While many of us learned of Iron and Wine by way of Sam Beam’s tender and spare rendering of The Postal Service’s “Such Great Heights” on the Garden State soundtrack, those who dug deeper discovered a classic American tunesmith with a precocious musical signature. Songs like “Lion’s Mane,” “Jesus the Mexican Boy” and “Naked as We Came” are remarkable demonstrations of craft; musically memorable, lyrically evocative and casually atmospheric.
In conversations with Sam while mixing The Shepherd’s Dog, he confessed to finding spiritual inspiration in Tom Waits’ pièce de résistance, Swordfishtrombones, an album where said artist upended his previous strategies and forged a new musical language for himself.

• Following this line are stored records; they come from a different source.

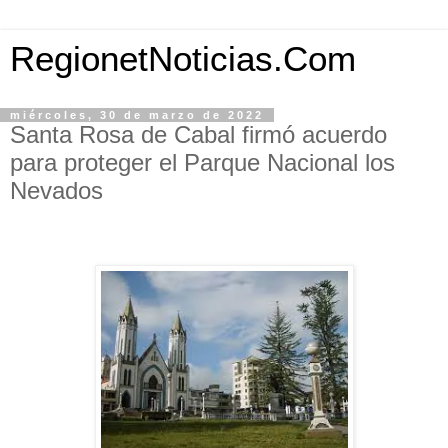
RegionetNoticias.Com
miércoles, 30 de marzo de 2022
Santa Rosa de Cabal firmó acuerdo
para proteger el Parque Nacional los
Nevados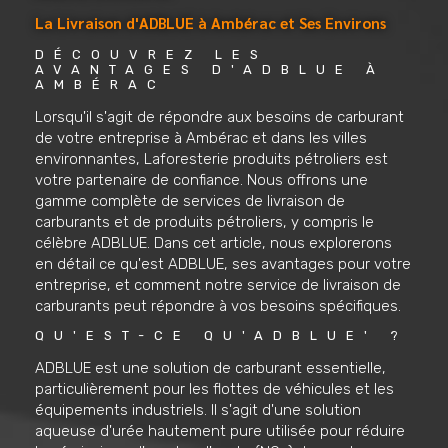
La Livraison d'ADBLUE à Ambérac et Ses Environs
DÉCOUVREZ LES 
AVANTAGES D'ADBLUE À 
AMBÉRAC
Lorsqu'il s'agit de répondre aux besoins de carburant
de votre entreprise à Ambérac et dans les villes
environnantes, Laforesterie produits pétroliers est
votre partenaire de confiance. Nous offrons une
gamme complète de services de livraison de
carburants et de produits pétroliers, y compris le
célèbre ADBLUE. Dans cet article, nous explorerons
en détail ce qu'est ADBLUE, ses avantages pour votre
entreprise, et comment notre service de livraison de
carburants peut répondre à vos besoins spécifiques.
QU'EST-CE QU'ADBLUE' ?
ADBLUE est une solution de carburant essentielle,
particulièrement pour les flottes de véhicules et les
équipements industriels. Il s'agit d'une solution
aqueuse d'urée hautement pure utilisée pour réduire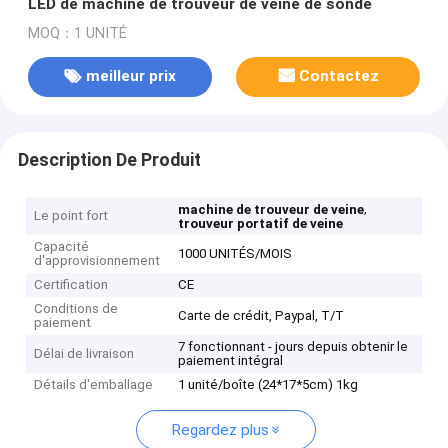
LED de machine de trouveur de veine de sonde
MOQ：1 UNITÉ
meilleur prix
Contactez
Description De Produit
,
machine de trouveur de veine
Le point fort
trouveur portatif de veine
Capacité
1000 UNITÉS/MOIS
d'approvisionnement
Certification
CE
Conditions de
Carte de crédit, Paypal, T/T
paiement
7 fonctionnant - jours depuis obtenir le
Délai de livraison
paiement intégral
Détails d'emballage
1 unité/boîte (24*17*5cm) 1kg
Regardez plus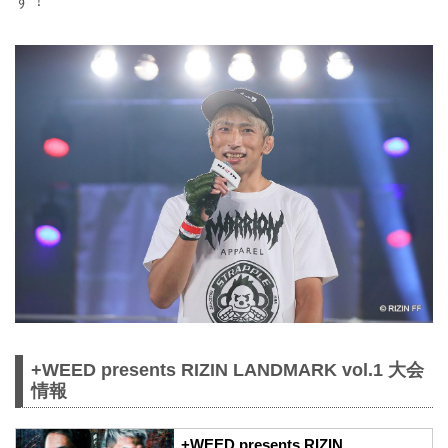
す！
+WEED presents RIZIN LANDMARK vol.1 大会
情報
+WEED presents RIZIN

While sounding nothing like Waits’ 1983 release, The Shepherd’s Dog succeeds in accomplishing a similar cathartic recasting of the artist’s intentions. The arrangements are kaleidoscopic and rich. “White Tooth Man” rocks with a desperate, menacing intensity while “Boy with a Coin,” the album’s first single, is darkly playful with a handclap hook tumbling under its cascading melody.
The whole album breathes. Its seductive rhythms percolate and undulate, from the Psych-Bhangra-redux of “Pagan Angel and a Borrowed Car” to the album’s last dance—a waltz—”Flightless Bird, American Mouth.” And there’s nary a trapkit on the whole album!

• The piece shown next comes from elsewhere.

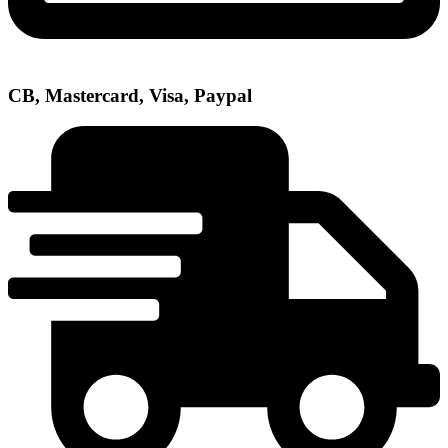
CB, Mastercard, Visa, Paypal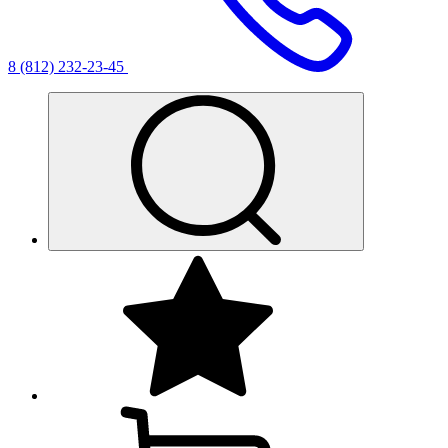
8 (812) 232-23-45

“Resurrection Fern,” a staple of Iron and Wine’s live performances, is given a sombre, elegant treatment here while my two personal favourites, “Wolves (Song of the Shepherd’s Dog)” and “Carousel,” summon, in their respective ways, a vivid otherworldliness. Taken as a whole, The Shepherd’s Dog is informed by a sensuality that brings a dreamscape to life. —Jonathan Poneman, May 2007
The Shepherd’s Dog was recorded by Sam with the assistance of long time producer Brian Deck and engineer Colin Studebaker. The album was conceived in various phases, mostly in Sam’s home studio outside of Austin, Texas. It was mixed and completed at Engine Studios, Chicago, Illinois.